### EXTRACTED DATA
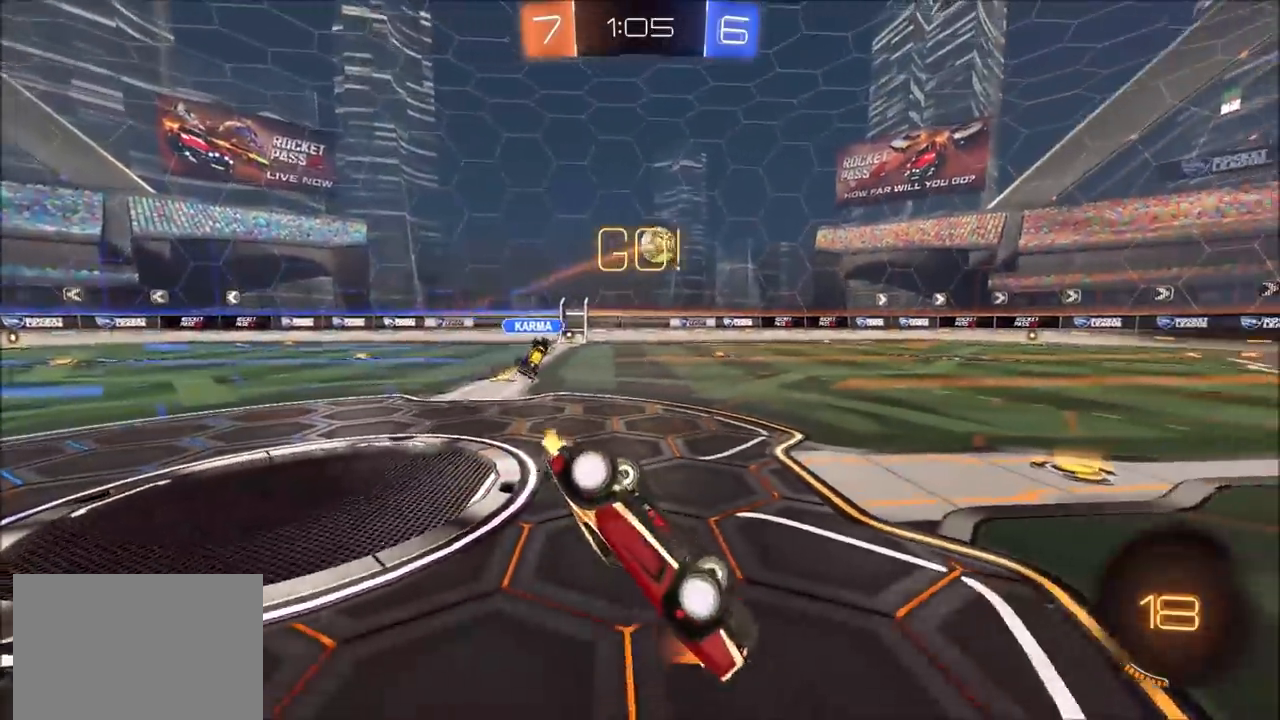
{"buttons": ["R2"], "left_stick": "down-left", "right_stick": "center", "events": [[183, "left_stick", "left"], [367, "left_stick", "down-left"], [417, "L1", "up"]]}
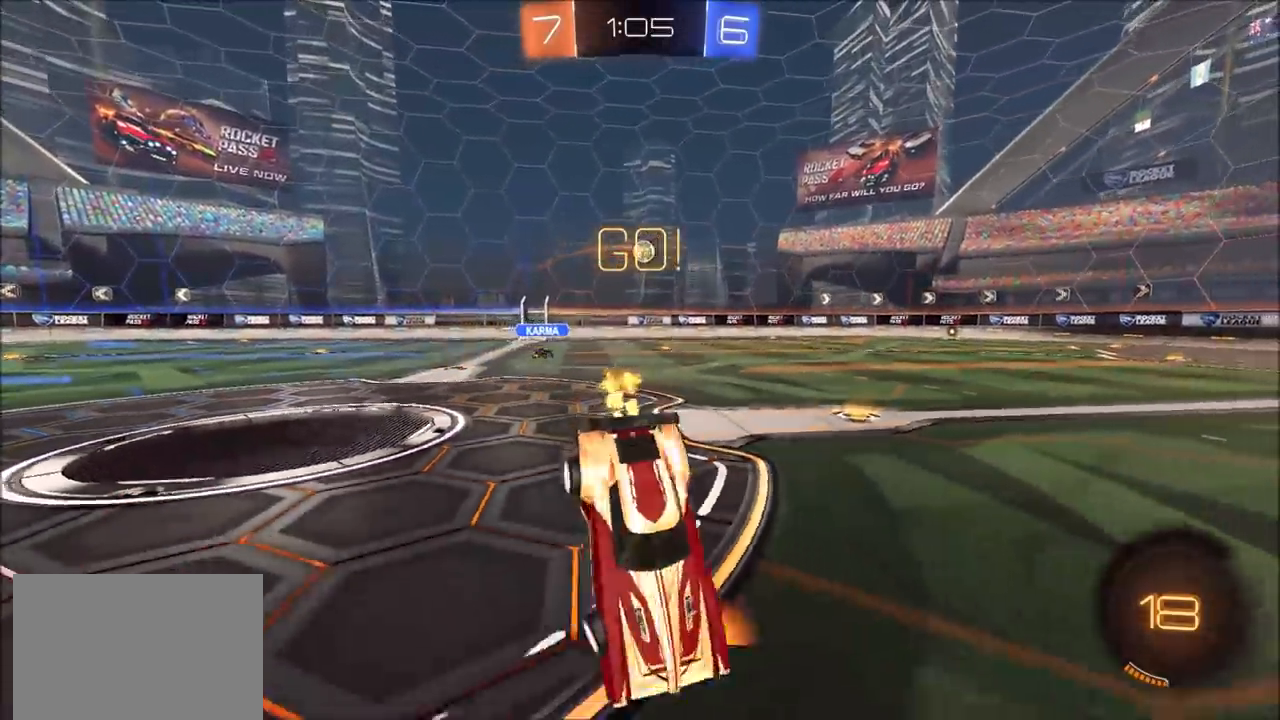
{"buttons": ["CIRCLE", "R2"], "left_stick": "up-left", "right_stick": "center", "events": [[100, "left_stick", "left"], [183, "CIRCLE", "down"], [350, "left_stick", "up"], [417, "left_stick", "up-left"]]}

==

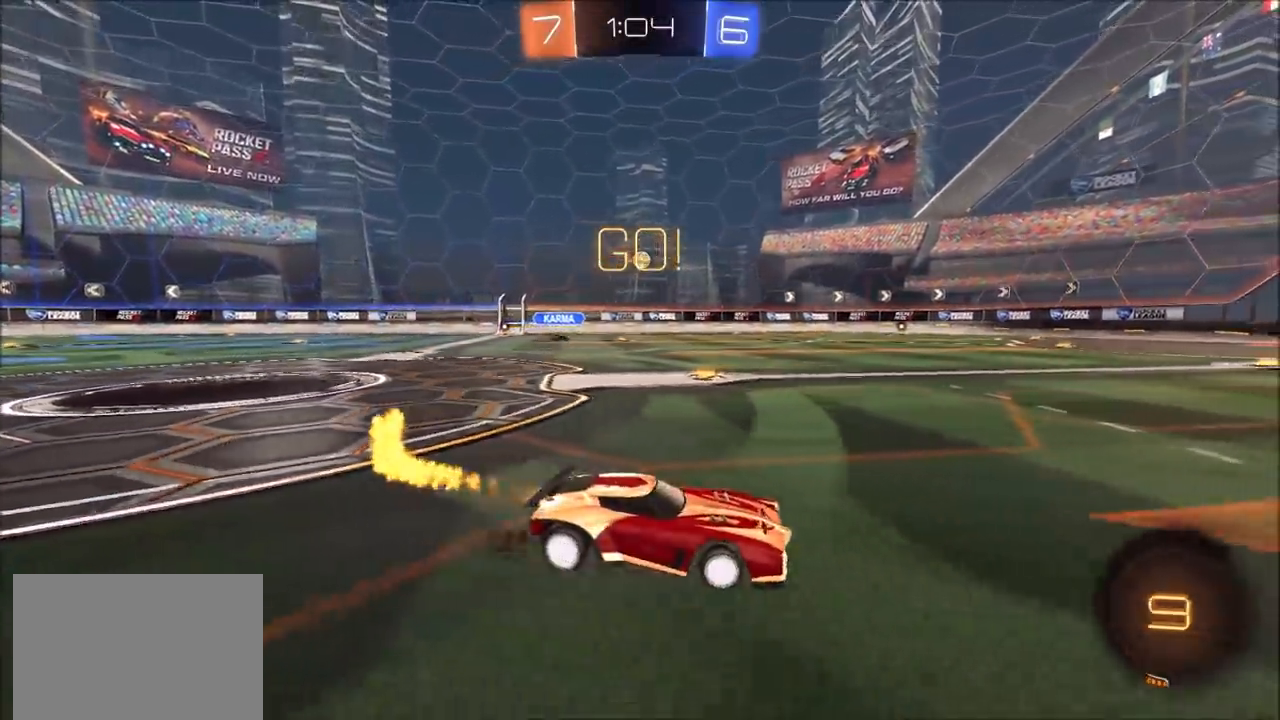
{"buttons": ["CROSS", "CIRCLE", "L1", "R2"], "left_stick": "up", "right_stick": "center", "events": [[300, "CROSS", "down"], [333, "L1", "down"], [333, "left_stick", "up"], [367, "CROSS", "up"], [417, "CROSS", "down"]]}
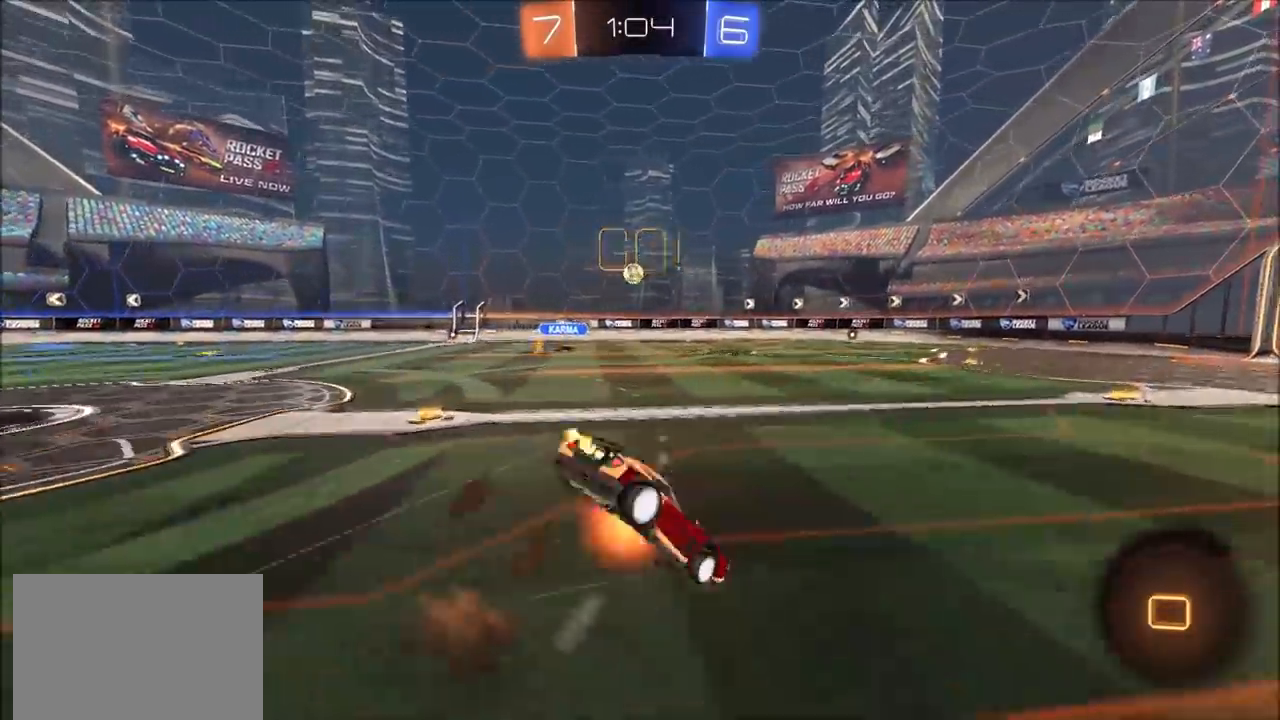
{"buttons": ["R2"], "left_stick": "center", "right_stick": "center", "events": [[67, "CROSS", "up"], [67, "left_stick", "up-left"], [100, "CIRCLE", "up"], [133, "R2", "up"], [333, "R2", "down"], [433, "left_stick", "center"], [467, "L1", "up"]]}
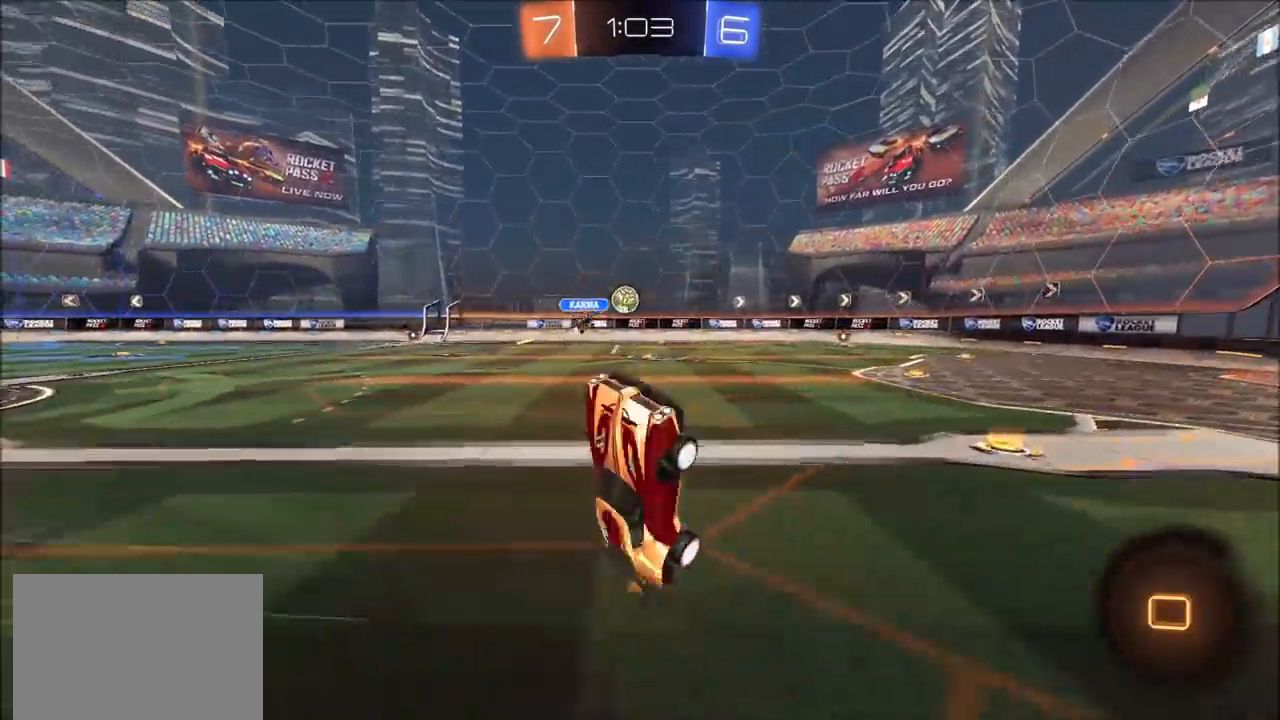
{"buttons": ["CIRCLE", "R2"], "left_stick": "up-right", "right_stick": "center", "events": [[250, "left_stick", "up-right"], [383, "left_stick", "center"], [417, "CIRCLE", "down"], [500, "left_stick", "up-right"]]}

### EXERCISE REQUIREMENTS
Could you report all lines of the listing that hold "CROSS"?

### OUTPUT OF THE EXERCISE
{"buttons": ["CROSS", "CIRCLE", "L1", "R2"], "left_stick": "up", "right_stick": "center", "events": [[300, "CROSS", "down"], [333, "L1", "down"], [333, "left_stick", "up"], [367, "CROSS", "up"], [417, "CROSS", "down"]]}
{"buttons": ["R2"], "left_stick": "center", "right_stick": "center", "events": [[67, "CROSS", "up"], [67, "left_stick", "up-left"], [100, "CIRCLE", "up"], [133, "R2", "up"], [333, "R2", "down"], [433, "left_stick", "center"], [467, "L1", "up"]]}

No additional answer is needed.